Repeat all of the material below, swapping every "chart" for "graph" and leaving everything else unchanged.

* Task input *
----

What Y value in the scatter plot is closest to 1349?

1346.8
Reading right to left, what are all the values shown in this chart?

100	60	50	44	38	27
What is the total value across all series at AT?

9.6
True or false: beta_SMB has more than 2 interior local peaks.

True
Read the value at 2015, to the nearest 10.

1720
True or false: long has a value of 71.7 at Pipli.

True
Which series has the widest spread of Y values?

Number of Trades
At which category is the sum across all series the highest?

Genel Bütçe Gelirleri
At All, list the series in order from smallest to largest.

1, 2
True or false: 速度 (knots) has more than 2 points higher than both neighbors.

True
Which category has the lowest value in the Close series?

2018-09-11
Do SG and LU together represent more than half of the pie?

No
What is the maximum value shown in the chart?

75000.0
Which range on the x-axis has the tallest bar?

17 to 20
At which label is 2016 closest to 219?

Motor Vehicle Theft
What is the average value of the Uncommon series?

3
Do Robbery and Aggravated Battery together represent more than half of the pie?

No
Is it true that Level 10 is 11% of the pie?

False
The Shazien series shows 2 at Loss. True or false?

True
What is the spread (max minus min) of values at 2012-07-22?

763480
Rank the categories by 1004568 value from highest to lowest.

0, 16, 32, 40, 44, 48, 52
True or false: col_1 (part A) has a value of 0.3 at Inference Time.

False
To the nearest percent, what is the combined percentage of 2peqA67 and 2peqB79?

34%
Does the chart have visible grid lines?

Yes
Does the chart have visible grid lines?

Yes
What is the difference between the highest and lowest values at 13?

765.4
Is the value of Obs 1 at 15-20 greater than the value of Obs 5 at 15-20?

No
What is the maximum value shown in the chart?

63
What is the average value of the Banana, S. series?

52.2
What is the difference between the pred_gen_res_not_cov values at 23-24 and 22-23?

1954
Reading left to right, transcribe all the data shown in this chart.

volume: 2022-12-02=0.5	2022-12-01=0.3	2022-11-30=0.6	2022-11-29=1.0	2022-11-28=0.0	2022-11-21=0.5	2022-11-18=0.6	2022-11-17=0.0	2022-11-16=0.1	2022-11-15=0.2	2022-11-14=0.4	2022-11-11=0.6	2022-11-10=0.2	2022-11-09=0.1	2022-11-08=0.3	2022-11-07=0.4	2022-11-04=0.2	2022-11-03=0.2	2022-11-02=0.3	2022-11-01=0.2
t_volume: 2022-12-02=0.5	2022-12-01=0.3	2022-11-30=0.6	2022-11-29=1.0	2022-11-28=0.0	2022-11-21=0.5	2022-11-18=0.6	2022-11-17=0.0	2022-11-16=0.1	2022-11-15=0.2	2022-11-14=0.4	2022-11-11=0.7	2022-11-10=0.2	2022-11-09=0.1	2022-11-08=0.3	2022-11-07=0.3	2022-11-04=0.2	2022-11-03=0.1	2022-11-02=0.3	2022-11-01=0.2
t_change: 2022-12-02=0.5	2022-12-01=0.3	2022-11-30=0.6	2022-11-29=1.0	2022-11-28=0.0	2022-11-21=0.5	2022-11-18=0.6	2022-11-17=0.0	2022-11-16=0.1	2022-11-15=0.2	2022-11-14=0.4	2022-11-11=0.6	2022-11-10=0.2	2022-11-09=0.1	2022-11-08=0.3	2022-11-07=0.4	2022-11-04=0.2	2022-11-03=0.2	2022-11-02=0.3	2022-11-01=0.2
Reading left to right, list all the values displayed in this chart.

----

* Your response *
What Y value in the scatter plot is closest to 1349?

1346.8
Reading right to left, what are all the values shown in this graph?

100	60	50	44	38	27
What is the total value across all series at AT?

9.6
True or false: beta_SMB has more than 2 interior local peaks.

True
Read the value at 2015, to the nearest 10.

1720
True or false: long has a value of 71.7 at Pipli.

True
Which series has the widest spread of Y values?

Number of Trades
At which category is the sum across all series the highest?

Genel Bütçe Gelirleri
At All, list the series in order from smallest to largest.

1, 2
True or false: 速度 (knots) has more than 2 points higher than both neighbors.

True
Which category has the lowest value in the Close series?

2018-09-11
Do SG and LU together represent more than half of the pie?

No
What is the maximum value shown in the graph?

75000.0
Which range on the x-axis has the tallest bar?

17 to 20
At which label is 2016 closest to 219?

Motor Vehicle Theft
What is the average value of the Uncommon series?

3
Do Robbery and Aggravated Battery together represent more than half of the pie?

No
Is it true that Level 10 is 11% of the pie?

False
The Shazien series shows 2 at Loss. True or false?

True
What is the spread (max minus min) of values at 2012-07-22?

763480
Rank the categories by 1004568 value from highest to lowest.

0, 16, 32, 40, 44, 48, 52
True or false: col_1 (part A) has a value of 0.3 at Inference Time.

False
To the nearest percent, what is the combined percentage of 2peqA67 and 2peqB79?

34%
Does the graph have visible grid lines?

Yes
Does the graph have visible grid lines?

Yes
What is the difference between the highest and lowest values at 13?

765.4
Is the value of Obs 1 at 15-20 greater than the value of Obs 5 at 15-20?

No
What is the maximum value shown in the graph?

63
What is the average value of the Banana, S. series?

52.2
What is the difference between the pred_gen_res_not_cov values at 23-24 and 22-23?

1954
Reading left to right, transcribe all the data shown in this graph.

volume: 2022-12-02=0.5	2022-12-01=0.3	2022-11-30=0.6	2022-11-29=1.0	2022-11-28=0.0	2022-11-21=0.5	2022-11-18=0.6	2022-11-17=0.0	2022-11-16=0.1	2022-11-15=0.2	2022-11-14=0.4	2022-11-11=0.6	2022-11-10=0.2	2022-11-09=0.1	2022-11-08=0.3	2022-11-07=0.4	2022-11-04=0.2	2022-11-03=0.2	2022-11-02=0.3	2022-11-01=0.2
t_volume: 2022-12-02=0.5	2022-12-01=0.3	2022-11-30=0.6	2022-11-29=1.0	2022-11-28=0.0	2022-11-21=0.5	2022-11-18=0.6	2022-11-17=0.0	2022-11-16=0.1	2022-11-15=0.2	2022-11-14=0.4	2022-11-11=0.7	2022-11-10=0.2	2022-11-09=0.1	2022-11-08=0.3	2022-11-07=0.3	2022-11-04=0.2	2022-11-03=0.1	2022-11-02=0.3	2022-11-01=0.2
t_change: 2022-12-02=0.5	2022-12-01=0.3	2022-11-30=0.6	2022-11-29=1.0	2022-11-28=0.0	2022-11-21=0.5	2022-11-18=0.6	2022-11-17=0.0	2022-11-16=0.1	2022-11-15=0.2	2022-11-14=0.4	2022-11-11=0.6	2022-11-10=0.2	2022-11-09=0.1	2022-11-08=0.3	2022-11-07=0.4	2022-11-04=0.2	2022-11-03=0.2	2022-11-02=0.3	2022-11-01=0.2
Reading left to right, list all the values displayed in this graph.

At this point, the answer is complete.